Exercise aim - In this exercise, retype exactly the lines from the start of the entries through the line bearing "### Communiquer une idée", leaving every picture out.

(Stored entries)
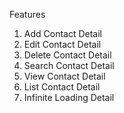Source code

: Features
1) Add Contact Detail
2) Edit Contact Detail
3) Delete Contact Detail
4) Search Contact Detail
5) View Contact Detail
6) List Contact Detail
7) Infinite Loading Detail
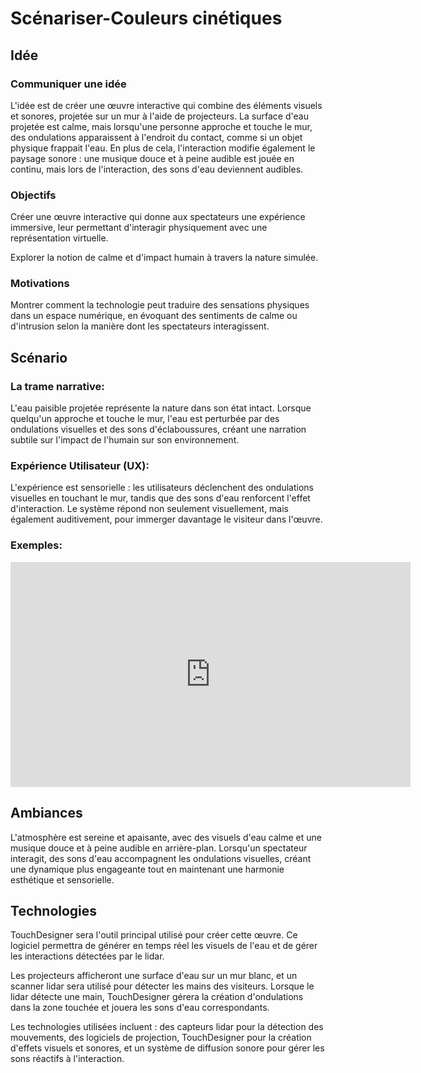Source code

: # Scénariser-Couleurs cinétiques

## Idée

### Communiquer une idée
L'idée est de créer une œuvre interactive qui combine des éléments visuels et sonores, projetée sur un mur à l'aide de projecteurs. La surface d'eau projetée est calme, mais lorsqu'une personne approche et touche le mur, des ondulations apparaissent à l'endroit du contact, comme si un objet physique frappait l'eau. En plus de cela, l'interaction modifie également le paysage sonore : une musique douce et à peine audible est jouée en continu, mais lors de l'interaction, des sons d'eau deviennent audibles.

### Objectifs
Créer une œuvre interactive qui donne aux spectateurs une expérience immersive, leur permettant d'interagir physiquement avec une représentation virtuelle.

Explorer la notion de calme et d'impact humain à travers la nature simulée.

### Motivations
Montrer comment la technologie peut traduire des sensations physiques dans un espace numérique, en évoquant des sentiments de calme ou d'intrusion selon la manière dont les spectateurs interagissent.


## Scénario

### La trame narrative:

L'eau paisible projetée représente la nature dans son état intact. Lorsque quelqu'un approche et touche le mur, l'eau est perturbée par des ondulations visuelles et des sons d'éclaboussures, créant une narration subtile sur l'impact de l'humain sur son environnement.

### Expérience Utilisateur (UX):

L'expérience est sensorielle : les utilisateurs déclenchent des ondulations visuelles en touchant le mur, tandis que des sons d'eau renforcent l'effet d'interaction. Le système répond non seulement visuellement, mais également auditivement, pour immerger davantage le visiteur dans l'œuvre.

### Exemples:

<iframe title="vimeo-player" src="https://player.vimeo.com/video/535573224?h=816664253b" width="640" height="360" frameborder="0"    allowfullscreen></iframe>


## Ambiances

L'atmosphère est sereine et apaisante, avec des visuels d'eau calme et une musique douce et à peine audible en arrière-plan. Lorsqu'un spectateur interagit, des sons d'eau accompagnent les ondulations visuelles, créant une dynamique plus engageante tout en maintenant une harmonie esthétique et sensorielle.


## Technologies

TouchDesigner sera l'outil principal utilisé pour créer cette œuvre. Ce logiciel permettra de générer en temps réel les visuels de l'eau et de gérer les interactions détectées par le lidar.

Les projecteurs afficheront une surface d'eau sur un mur blanc, et un scanner lidar sera utilisé pour détecter les mains des visiteurs. Lorsque le lidar détecte une main, TouchDesigner gérera la création d'ondulations dans la zone touchée et jouera les sons d'eau correspondants.

Les technologies utilisées incluent : des capteurs lidar pour la détection des mouvements, des logiciels de projection, TouchDesigner pour la création d'effets visuels et sonores, et un système de diffusion sonore pour gérer les sons réactifs à l'interaction.

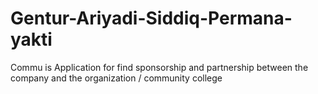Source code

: # Gentur-Ariyadi-Siddiq-Permana-yakti
Commu is Application for find sponsorship and partnership between the company and the organization / community college
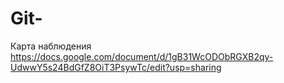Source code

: # Git-
Карта наблюдения
https://docs.google.com/document/d/1gB31WcODObRGXB2qy-UdwwY5s24BdGfZ8OiT3PsywTc/edit?usp=sharing
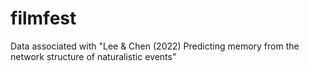 # filmfest
Data associated with "Lee &amp; Chen (2022) Predicting memory from the network structure of naturalistic events" 
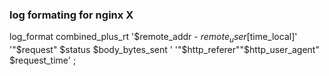 ### log formating for nginx X

log_format combined_plus_rt '$remote_addr - $remote_user [$time_local]'
                                 '"$request" $status $body_bytes_sent '
                                 '"$http_referer""$http_user_agent" $request_time' ;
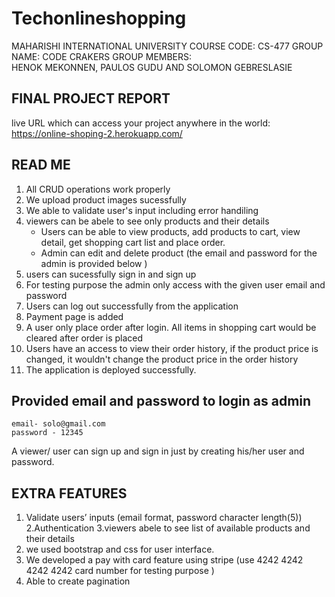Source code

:# Techonlineshopping

MAHARISHI INTERNATIONAL UNIVERSITY 
COURSE CODE:      CS-477
GROUP NAME: 
              CODE CRAKERS
GROUP MEMBERS:  
               HENOK MEKONNEN, PAULOS GUDU AND SOLOMON GEBRESLASIE

FINAL PROJECT REPORT
--------------


live URL which can access your project anywhere in the world:
                              https://online-shoping-2.herokuapp.com/   




READ ME 
--------

1. All CRUD operations work properly
2. We upload product images sucessfully
3. We able to validate user's input including error handiling 
4. viewers can be abele to see only products and their details
	- Users can be able to view products, add products to cart, view detail, get shopping cart list and place order.
	- Admin can edit and delete product (the email and password for the admin is provided below ) 
5. users can sucessfully sign in and sign up 
6. For testing purpose the admin only access with the given user email and password
7. Users can log out successfully from the application 
8. Payment page is added 
9. A user only place order after login. All items in shopping cart would be cleared after order is placed 
10. Users have an access to view their order history,  if the product price is changed, it wouldn't change the
	product price in the order history 
11. The application is deployed successfully.  

Provided email and password to login as admin
---------------------------------------------
	email- solo@gmail.com
	password - 12345
A viewer/ user can sign up and sign in just by creating his/her user and password. 

EXTRA FEATURES 
--------------
1. Validate users’ inputs (email format, password character length(5))
2.Authentication
3.viewers abele to see list of available products and their details
4. we used bootstrap and css for user interface.
5. We developed a pay with card feature using stripe (use 4242 4242 4242 4242 card number for testing purpose ) 
6. Able to create pagination  






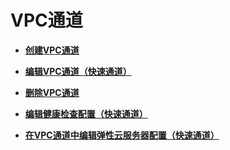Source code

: # VPC通道<a name="apig-zh-ug-180425080"></a>

-   **[创建VPC通道](创建VPC通道.md)**  

-   **[编辑VPC通道（快速通道）](编辑VPC通道（快速通道）.md)**  

-   **[删除VPC通道](删除VPC通道.md)**  

-   **[编辑健康检查配置（快速通道）](编辑健康检查配置（快速通道）.md)**  

-   **[在VPC通道中编辑弹性云服务器配置（快速通道）](在VPC通道中编辑弹性云服务器配置（快速通道）.md)**  


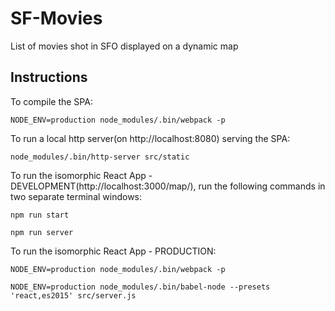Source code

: # SF-Movies
List of movies shot in SFO displayed on a dynamic map

## Instructions
To compile the SPA:

`NODE_ENV=production node_modules/.bin/webpack -p`

To run a local http server(on http://localhost:8080) serving the SPA:

`node_modules/.bin/http-server src/static`

To run the isomorphic React App - DEVELOPMENT(http://localhost:3000/map/), run the following commands in two separate terminal windows:

`npm run start`

`npm run server`

To run the isomorphic React App - PRODUCTION:

`NODE_ENV=production node_modules/.bin/webpack -p`

`NODE_ENV=production node_modules/.bin/babel-node --presets 'react,es2015' src/server.js`
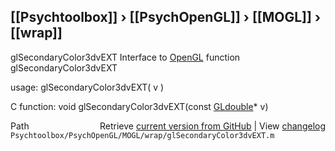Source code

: ## [[Psychtoolbox]] &#8250; [[PsychOpenGL]] &#8250; [[MOGL]] &#8250; [[wrap]]

glSecondaryColor3dvEXT  Interface to [OpenGL](OpenGL) function glSecondaryColor3dvEXT  
  
usage:  glSecondaryColor3dvEXT( v )  
  
C function:  void glSecondaryColor3dvEXT(const [GLdouble](GLdouble)\* v)  




<div class="code_header" style="text-align:right;">
  <span style="float:left;">Path&nbsp;&nbsp;</span> <span class="counter">Retrieve <a href=
  "https://raw.github.com/Psychtoolbox-3/Psychtoolbox-3/beta/Psychtoolbox/PsychOpenGL/MOGL/wrap/glSecondaryColor3dvEXT.m">current version from GitHub</a> | View <a href=
  "https://github.com/Psychtoolbox-3/Psychtoolbox-3/commits/beta/Psychtoolbox/PsychOpenGL/MOGL/wrap/glSecondaryColor3dvEXT.m">changelog</a></span>
</div>
<div class="code">
  <code>Psychtoolbox/PsychOpenGL/MOGL/wrap/glSecondaryColor3dvEXT.m</code>
</div>


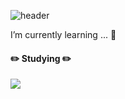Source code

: ![header](https://capsule-render.vercel.app/api?type=waving&color=00C9FF&height=300&section=header&text=Hi!%20I'm%20Yunho&fontSize=90)

I’m currently learning ... 🌱  
  
    
#### ✏️ Studying  ✏️ 
<img src="https://img.shields.io/badge/-C%23-blueviolet?&style=square&logo=C Sharp&logoColor=white"/>


<!--
**yunho-dev/yunho-dev** is a ✨ _special_ ✨ repository because its `README.md` (this file) appears on your GitHub profile.

Here are some ideas to get you started:

- 🔭 I’m currently working on ...
- 🌱 I’m currently learning ...
- 👯 I’m looking to collaborate on ...
- 🤔 I’m looking for help with ...
- 💬 Ask me about ...
- 📫 How to reach me: ...
- 😄 Pronouns: ...
- ⚡ Fun fact: ...
-->

<!--
제일 위에 로고 뒤집힌거 밑에다가 추가
![Footer](https://capsule-render.vercel.app/api?type=waving&color=auto&height=200&section=footer)
-->
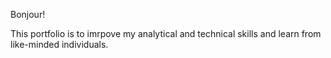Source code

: Bonjour! 

This portfolio is to imrpove my analytical and technical skills and learn from like-minded individuals. 
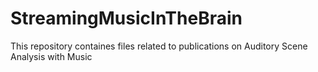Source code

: # StreamingMusicInTheBrain

This repository containes files related to publications on Auditory Scene Analysis with Music
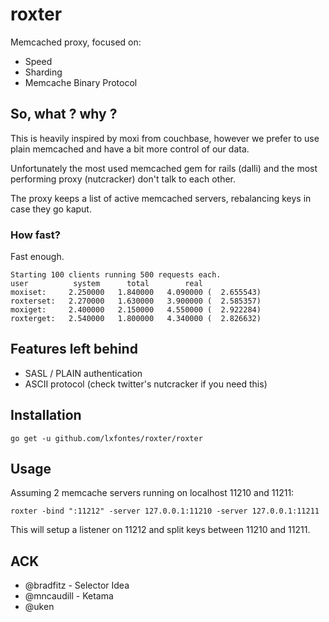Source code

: # roxter

Memcached proxy, focused on:
- Speed
- Sharding
- Memcache Binary Protocol


## So, what ? why ?

This is heavily inspired by moxi from couchbase, however we prefer to use plain 
memcached and have a bit more control of our data.

Unfortunately the most used memcached gem for rails (dalli) and the most 
performing proxy (nutcracker) don't talk to each other.

The proxy keeps a list of active memcached servers, rebalancing keys in case they go kaput.

### How fast?

Fast enough.

    Starting 100 clients running 500 requests each.
    user          system      total        real
    moxiset:     2.250000   1.840000   4.090000 (  2.655543)
    roxterset:   2.270000   1.630000   3.900000 (  2.585357)
    moxiget:     2.400000   2.150000   4.550000 (  2.922284)
    roxterget:   2.540000   1.800000   4.340000 (  2.826632)

## Features left behind

- SASL / PLAIN authentication
- ASCII protocol (check twitter's nutcracker if you need this)

## Installation

    go get -u github.com/lxfontes/roxter/roxter

## Usage

Assuming 2 memcache servers running on localhost 11210 and 11211:

    roxter -bind ":11212" -server 127.0.0.1:11210 -server 127.0.0.1:11211

This will setup a listener on 11212 and split keys between 11210 and 11211.

## ACK

- @bradfitz - Selector Idea
- @mncaudill - Ketama
- @uken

Task response -
Source code

: Features
1) Add Contact Detail
2) Edit Contact Detail
3) Delete Contact Detail
4) Search Contact Detail
5) View Contact Detail
6) List Contact Detail
7) Infinite Loading Detail
Source code

: # Scénariser-Couleurs cinétiques

## Idée

### Communiquer une idée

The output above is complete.